Pour espérer faciliter l’accès des ménages les moins pauvres aux QPV, il faudra « adapter l’offre » , c’est-à-dire améliorer la qualité de ces logements. Le ministre demande donc aux préfets d’encourager les opérations de « rénovation lourde » .

Parallèlement, une politique volontariste est également attendue en sens inverse, pour « faire sortir »  les ménages les plus pauvres des QPV. La mesure la plus spectaculaire – et la plus décriée par les associations luttant contre le mal-logement – figure clairement dans la circulaire : « Nous vous demandons de ne plus désigner de candidats ayant bénéficié de la reconnaissance d’un droit au logement opposable (Dalo) en situation sociale ou professionnelle précaire », dans les QPV. 

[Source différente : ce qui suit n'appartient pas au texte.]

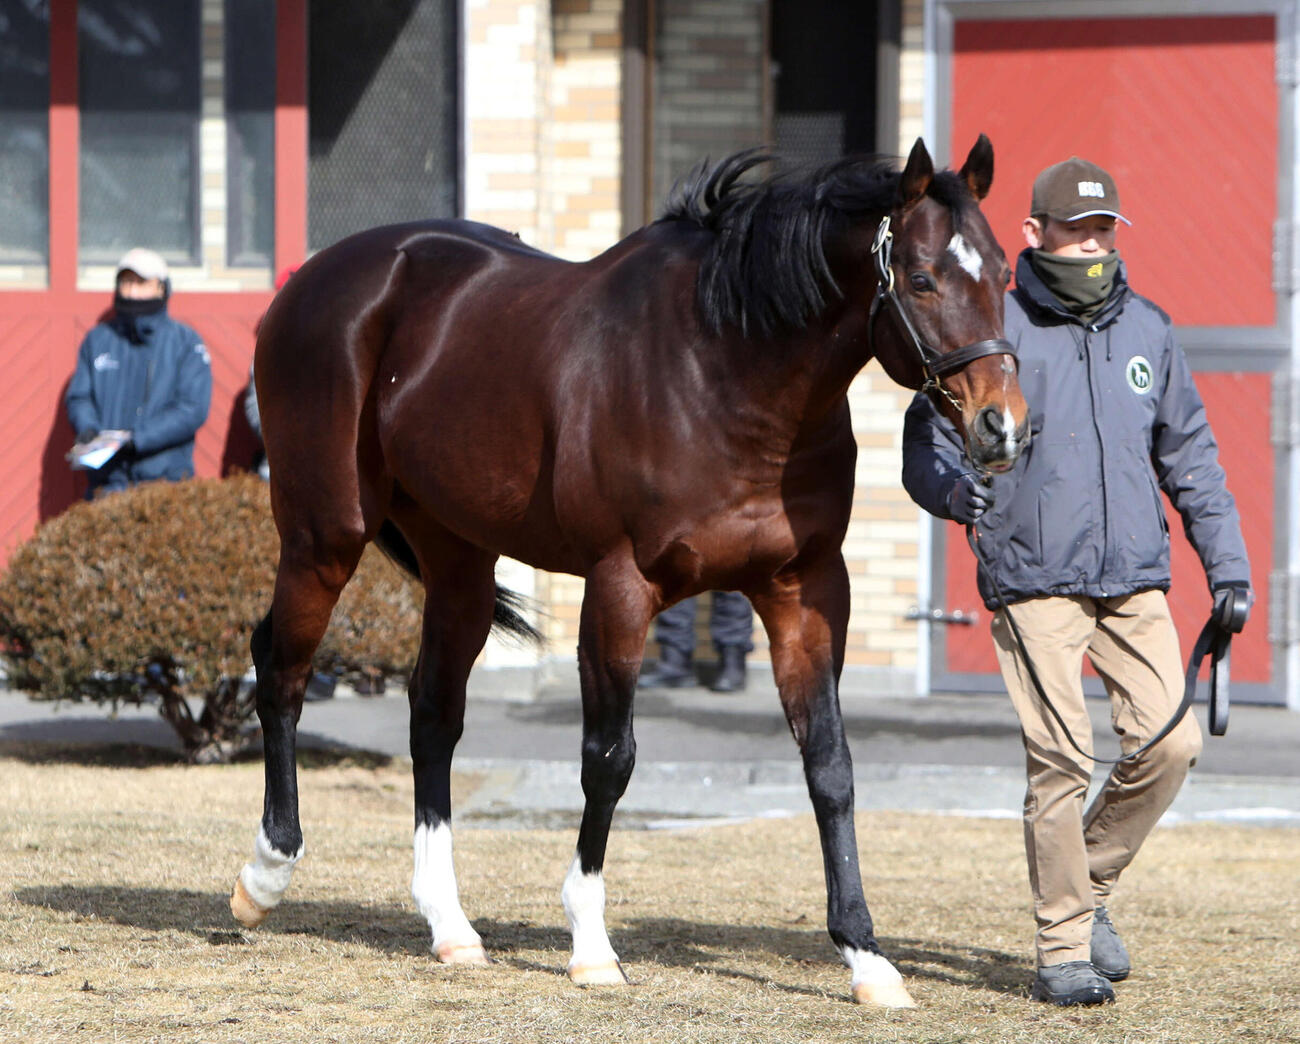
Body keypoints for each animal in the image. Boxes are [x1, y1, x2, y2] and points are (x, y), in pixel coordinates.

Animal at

Le ministre rappelle toutefois que « la mixité sociale dans les QPV ne (doit) pas conduire à l’éviction de l’accès au parc social des ménages défavorisés » , et qu’il faut donc mener un effort particulier pour favoriser l’accès de ces ménages au parc social hors QPV. 

Pour mémoire, la liste des QPV a été modifiée par un décret du 28 décembre 2023. 111 nouveaux QPV font leur entrée dans cette géographie actualisée.

Conférences intercommunales

En annexe de la circulaire est rappelé, sur une dizaine de pages, l’ensemble des dispositifs permettant d’encourager la mixité sociale dans les QPV, qui constituent un « cadre général » . Mais il est « impératif » , rappellent les services du ministère, de laisser aux maires « une marge de manœuvre dans l’attribution des logements sociaux », tout en en restant « dans le cadre des limites et priorités fixées par la loi ». 

Le texte détaille le rôle que vont désormais jouer les CIL (conférences intercommunales du logement), qui réunissent, sous la co-présidence du président d’EPCI et du préfet, « les communes membres de l’EPCI dotées d’un programme local de l’habitat (PLH) approuvé, les bailleurs sociaux, les réservataires, le département, ainsi que des représentants d’associations de locataires ou de personnes mal logées ou sans logement » . Ces instances « peuvent être le lieu où s’engage une réflexion sur les politiques de peuplement »  et où « discuter et fixer les priorités locales » . Il est demandé aux préfets, dans le cadre de ces réunions, « d’appuyer »  le développement de dispositifs tels que « la location voulue » , la définition de « résidences à enjeu de mixité sociale »  issues de la loi 3DS et dont un décret va bientôt « définir les contours ».

La circulaire insiste également sur le rôle que doivent jouer les préfets dans les Caleol (commissions d’attribution et d’orientation du logement), et sur la volonté gouvernementale d’encourager la création de Caleol intercommunales.

Un large chapitre de la circulaire, plus technique, est également consacré aux possibilités de dérogations aux plafonds de ressources pour développer la mixité sociale, ainsi qu’à l’exemption du SLS (supplément de loyer de solidarité) pour les locataires les plus aisés des QPV. 

Enfin, la circulaire détaille les modalités de la « nouvelle politique des loyers »  (NPL) existant depuis 2017, qui a pour finalité « de rendre compatibles les loyers de logements sociaux hors QPV avec les revenus des ménages les plus pauvres en redistribuant les loyers au sein du patrimoine d’un même bailleur social (à somme des loyers plafonds constante) » . Il est demandé aux préfets de soutenir autant que faire se peut les initiatives des bailleurs volontaires pour mettre en place une telle politique. 

Ces instructions du ministre doivent être mises en œuvre immédiatement, et feront l’objet d’une évaluation dans six mois.